Expertise is necessary.

When I choose a lawyer, doctor, or accountant, I expect them to be at the top of their game; I’d imagine you do too. When I bring a business analyst or data scientist into a client engagement, I expect that they have a firm grasp of current best practices and can deliver the value my clients expect.

But being a beginner is necessary too.

Why?

Because with expertise comes the curse of knowledge—the inability to see the subject of our expertise from the perspective of less expert others; a jaded perspective that suffers from a deeply ingrained set of assumptions about how things are and how they are meant to be; a distorted view through an overused lens; a less-than-helpful lack of empathy for the novice.
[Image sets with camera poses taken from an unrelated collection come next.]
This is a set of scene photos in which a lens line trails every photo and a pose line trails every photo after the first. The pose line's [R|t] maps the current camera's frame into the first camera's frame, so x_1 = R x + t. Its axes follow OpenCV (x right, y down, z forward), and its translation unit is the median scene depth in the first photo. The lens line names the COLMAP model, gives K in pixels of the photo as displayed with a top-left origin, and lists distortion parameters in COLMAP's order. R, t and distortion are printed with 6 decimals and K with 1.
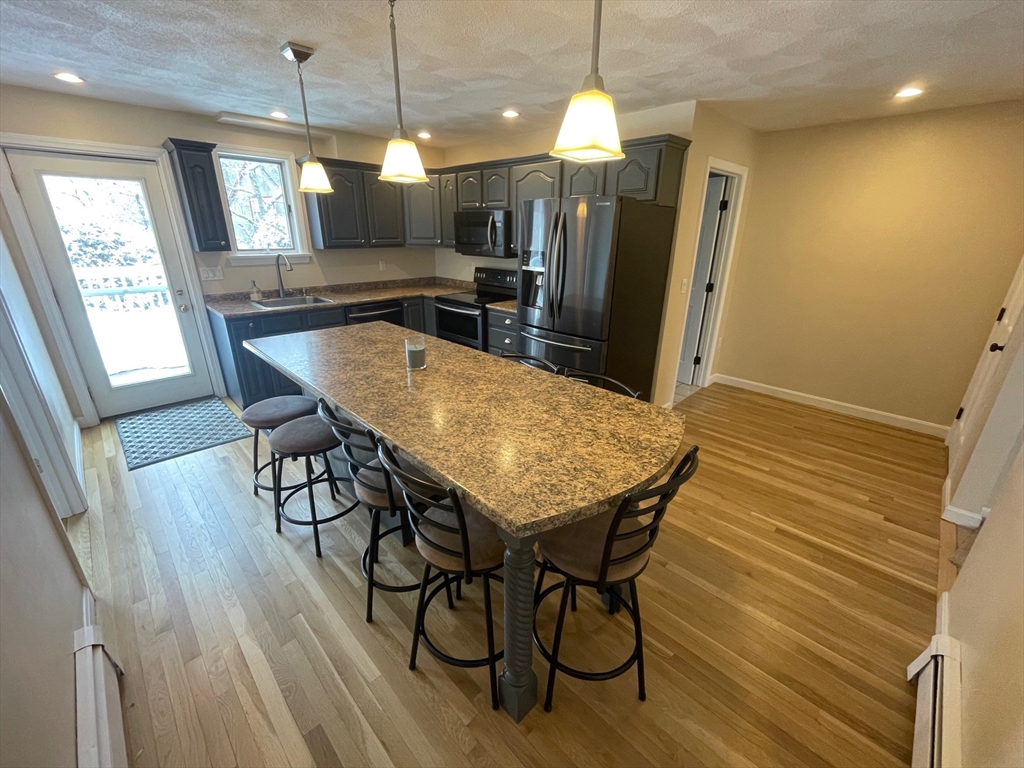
lens RADIAL K [[417.7, 0, 514.0], [0, 417.7, 384.4], [0, 0, 1]] dist [-0.001603, -0.000066]
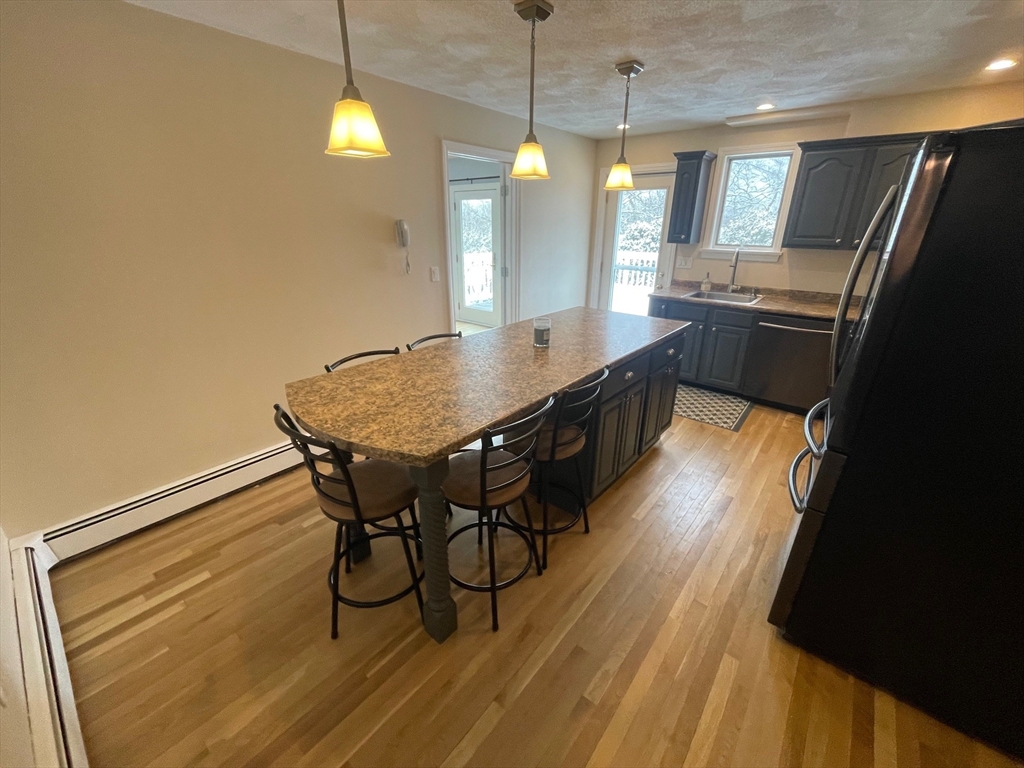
lens RADIAL K [[417.7, 0, 514.0], [0, 417.7, 384.4], [0, 0, 1]] dist [-0.001603, -0.000066]
pose [[0.094742, 0.350487, -0.931763, 1.102901], [-0.353091, 0.886952, 0.297729, -0.334686], [0.930780, 0.300789, 0.207786, 0.963438]]
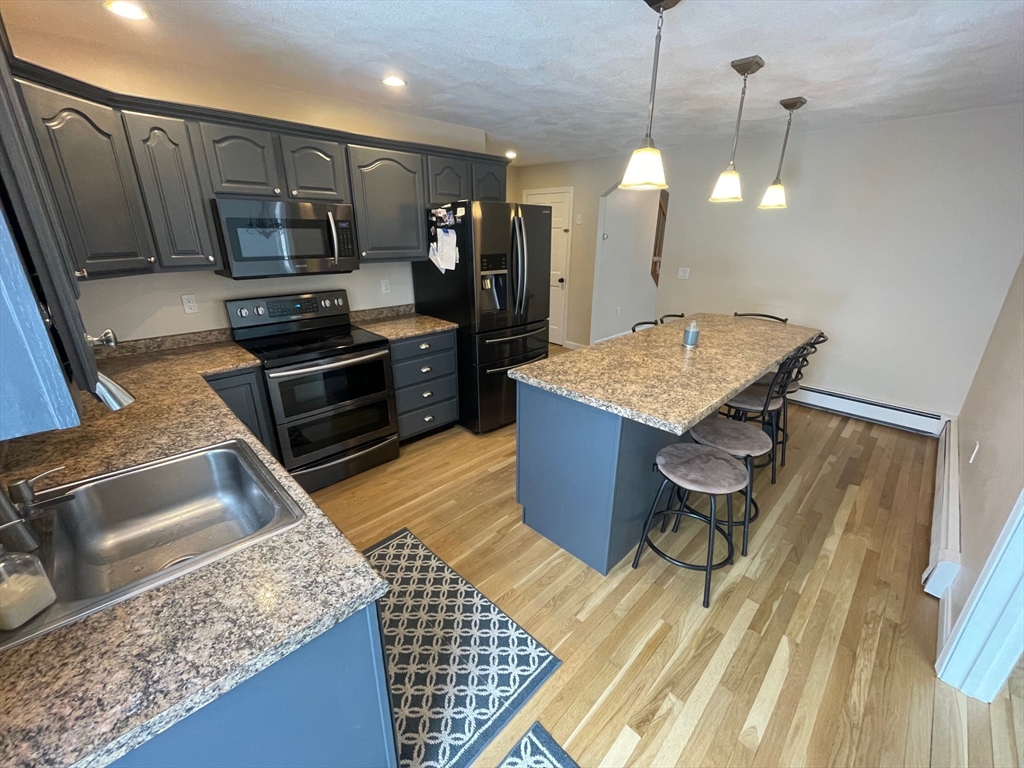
lens RADIAL K [[423.5, 0, 517.5], [0, 423.5, 387.9], [0, 0, 1]] dist [-0.021398, -0.000035]
pose [[-0.004883, -0.350278, 0.936633, -1.090558], [0.340552, 0.880073, 0.330901, -0.390980], [-0.940213, 0.320588, 0.114990, 1.037567]]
I often note this kind of thing among my peers in technology and transformation—the hyper-connected insiders always on the hunt for the next big thing, who often declare a tool, technology or platform old news long before the mainstream population has adopted it as their own. I’ve been guilty of this myself. And as someone with a 30-year track record, I can sometimes forget that the concepts, approaches, and processes that seem obvious to me might be totally alien to an executive who hasn’t spent a career thinking about the nuances of business transformation.

Becoming a beginner reminds you of what it’s like to view something through a new lens. What it’s like to tackle a fresh challenge. How it feels to accomplish something for the first time. And frankly, how it feels to struggle with a concept, task, or skill that you haven’t yet mastered.

Becoming a beginner reminds you that expertise is a gift—and also a curse. A thing hard-won over time and through a daunting amount of hard work. And a thing to keep in check by constantly reexamining it as if it were something truly new. Because to others, it is.

So, what should you begin?

Almost anything will do—pick up an instrument you’ve never played or a paintbrush you’ve never held. Learn more about wine, filmmaking or even bookkeeping. Whatever suits your style.

For certain, any of these things will open your eyes to new possibilities. Or reinforce the fact that the world has never been so ripe with change. That just about every day brings new developments, disruptive changes, revolutionary or even just evolutionary ideas that bear consideration. Go through your workday with your blinders off and become a beginner at all the things that lie just outside your core area of expertise.

You just might become a better expert in the process.